TASKS TO CARRY OUT:
1. Write out the article about Roberto Clemente and the winter coat word for word, everything from "Sam Kantrowitz isn’t" down to "Clemente became legendary.".
2. Please continue the article about Roberto Clemente and the winter coat, starting after its last line.
╭─ PROVIDED TEXT
The gift of a winter coat results in Hall of Fame friendship
Sometimes the seemingly most 'insignificant action' is the seed of generational bonds
Batting averages, hits and All-Star selections are calculable. The outcome of a kind deed is harder to quantify, but generations after one simple act, two families still tally untold benefits.
Almost 70 years ago, Roberto Clemente arrived at Pearl and Isador Henry Kantrowitz’s East End house. Clemente had just come to Pittsburgh following his 1954 selection by the Pirates. It was cold in western Pennsylvania, and the Jewish couple gave the young Puerto Rican baseball player a winter coat.
“That's the story my father told me,” Henry and Pearl’s grandson Sam Kantrowitz told the Chronicle.
Sam Kantrowitz isn’t sure who in the Pirates organization introduced his grandparents to Clemente, but Henry Kantrowitz was a season ticket holder, an accountant and involved in raising money for March of Dimes.
Clemente became legendary.
Between 1955 and 1972, perhaps the only thing surpassing the player’s athletic prowess was his altruism. Apart from totaling 3,000 hits, 240 home runs, 1,305 RBI, 15 All-Star selections, 12 Gold Gloves and helping the Pirates win two World Series, Clemente spent offseasons serving in the United States Marine Corps and performing countless acts of charity.
Following a 1972 earthquake in Managua, Nicaragua, Clemente arranged a series of flights stocked with aid packages. After learning that corrupt government officials were preventing shipments from reaching the intended recipients, Clemente accompanied an additional set of supplies. He boarded a DC-7 aircraft loaded with aid, but the overstocked plane crashed while flying over the Atlantic Ocean. All five travelers died.
Clemente was mourned.
Baseball Commissioner Bowie Kuhn eulogized the former Pirate and said, “He gave the term ‘complete’ a new meaning. He made the word ‘superstar’ seem inadequate. He had about him the touch of royalty.”
╰─
╭─ RECORD EXTRACTS
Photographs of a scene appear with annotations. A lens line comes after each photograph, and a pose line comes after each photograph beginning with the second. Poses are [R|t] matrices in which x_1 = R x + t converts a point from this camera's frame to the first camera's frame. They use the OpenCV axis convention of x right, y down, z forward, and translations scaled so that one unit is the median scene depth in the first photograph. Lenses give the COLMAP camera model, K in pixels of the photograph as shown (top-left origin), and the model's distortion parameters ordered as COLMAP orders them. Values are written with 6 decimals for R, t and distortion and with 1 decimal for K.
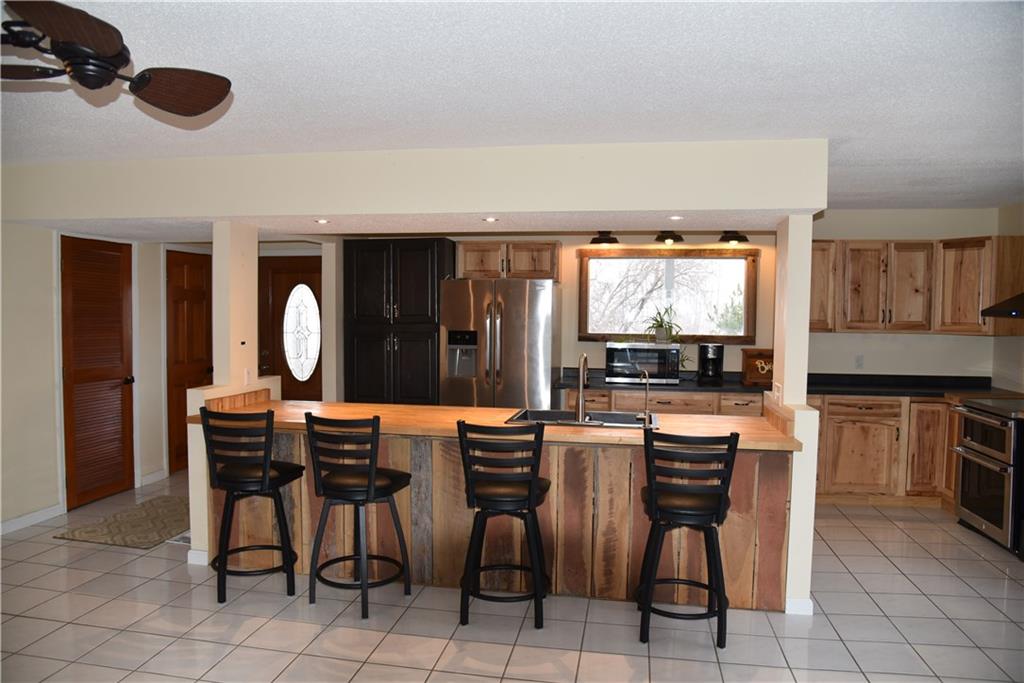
lens RADIAL K [[699.6, 0, 511.0], [0, 699.6, 349.6], [0, 0, 1]] dist [-0.117361, 0.069028]
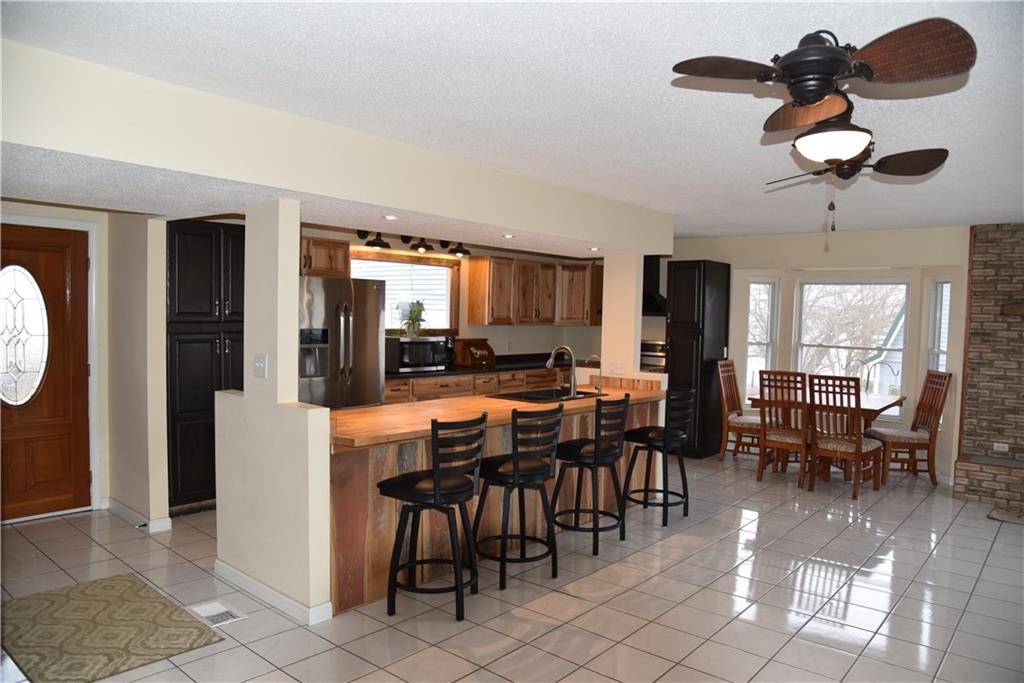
lens RADIAL K [[699.6, 0, 511.0], [0, 699.6, 349.6], [0, 0, 1]] dist [-0.117361, 0.069028]
pose [[0.513682, -0.042620, 0.856922, -0.845377], [0.027019, 0.999074, 0.033493, -0.026424], [-0.857555, 0.005949, 0.514357, 0.308836]]
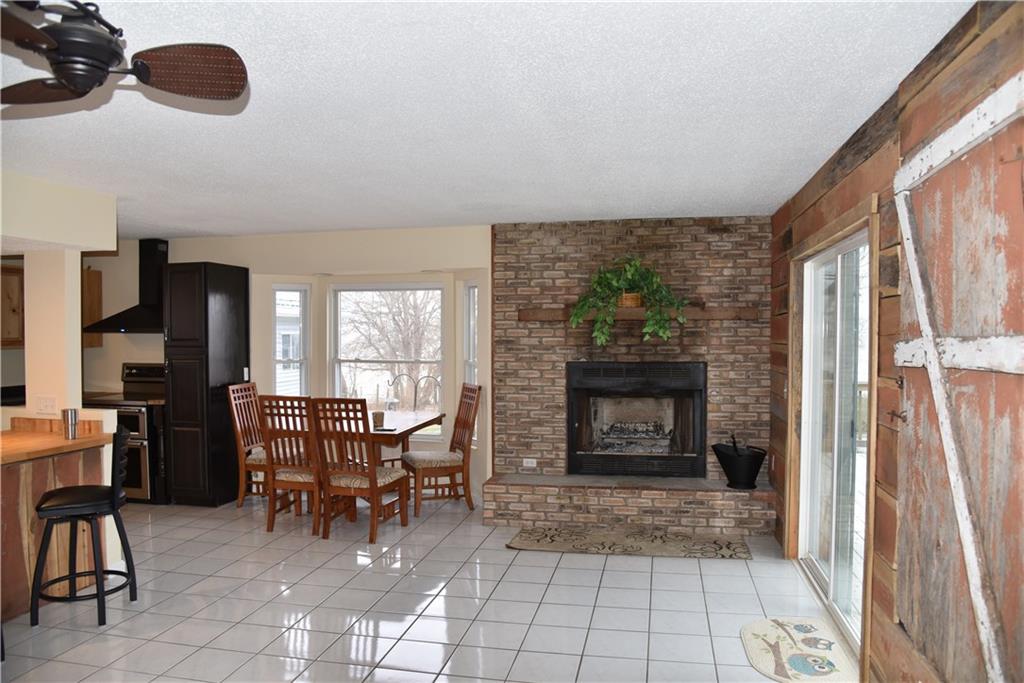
lens RADIAL K [[699.6, 0, 511.0], [0, 699.6, 349.6], [0, 0, 1]] dist [-0.117361, 0.069028]
pose [[0.040005, -0.033578, 0.998635, -0.529603], [0.054277, 0.998033, 0.031384, -0.014164], [-0.997724, 0.052947, 0.041749, 0.145512]]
╰─
RESULTS BY TASK:
1.
Sam Kantrowitz isn’t sure who in the Pirates organization introduced his grandparents to Clemente, but Henry Kantrowitz was a season ticket holder, an accountant and involved in raising money for March of Dimes.
Clemente became legendary.

2.
The White House issued a statement from President Richard Nixon: “Every sports fan admired and respected Roberto Clemente as one of the greatest baseball players of our time. In the tragedy of his untimely death, we are reminded that he deserved even greater respect and admiration for his splendid qualities as a generous and kind human being.”
New York City Mayor John Lindsay gave Puerto Rico’s newly inaugurated governor Rafael Hernandez Colón a plaque reading, “There are many things that bind the eight million people of New York and the people of Puerto Rico together. None of them are more outstanding today than the grief felt over the loss of Roberto Clemente, an outstanding baseball player and humanitarian.”
Almost two years after Clemente’s death, his longtime friend Henry Kantrowitz died.
Sam Kantrowitz, who was born in 1976, never met either of the men but said his earliest memories involve Clemente’s widow, Vera, and their three young sons: Roberto Jr., Luis Roberto and Roberto Enrique (Ricky).
“Every spring, the Clemente family would come back to Pittsburgh and we would have brunch in my grandmother’s house,” Kantrowitz said. “They still had their house out in Green Tree, and so they would come and stay there. One of the earliest memories I have was with my dad going out and picking up Vera and Roberto and Luis, and their younger brother Ricky, from that house.”
The trek would result in hours of enjoyment at Pearl Kantrowitz’s home.
“We would have a nice big brunch out in the backyard and Vera and the boys were there, and we would just kind of hang out,” Sam Kantrowitz said.
Years went by, and the families stayed close. They sat together at baseball games. They arranged to see each other when traveling. The families partnered on various nonprofit work.
For Richard Kantrowitz, so much of those efforts were about keeping Roberto Clemente’s memory alive, Sam Kantrowitz said. The relationship began with Richard Kantrowitz’s parents, but that friendship between Henry and Pearl Kantrowitz and Roberto and Vera Clemente was “just passed on to their children.”
When Pearl Kantrowitz died in 2007, Roberto Clemente Jr. served as a pallbearer. And when Richard Kantrowitz died this past April, Roberto Clemente Jr. again was a pallbearer.
“Roberto was actually one of the last people that my father saw,” Sam Kantrowitz said. “He went to visit him, I think, two days before he passed, and Luis Clemente talked to my father a day before he died.”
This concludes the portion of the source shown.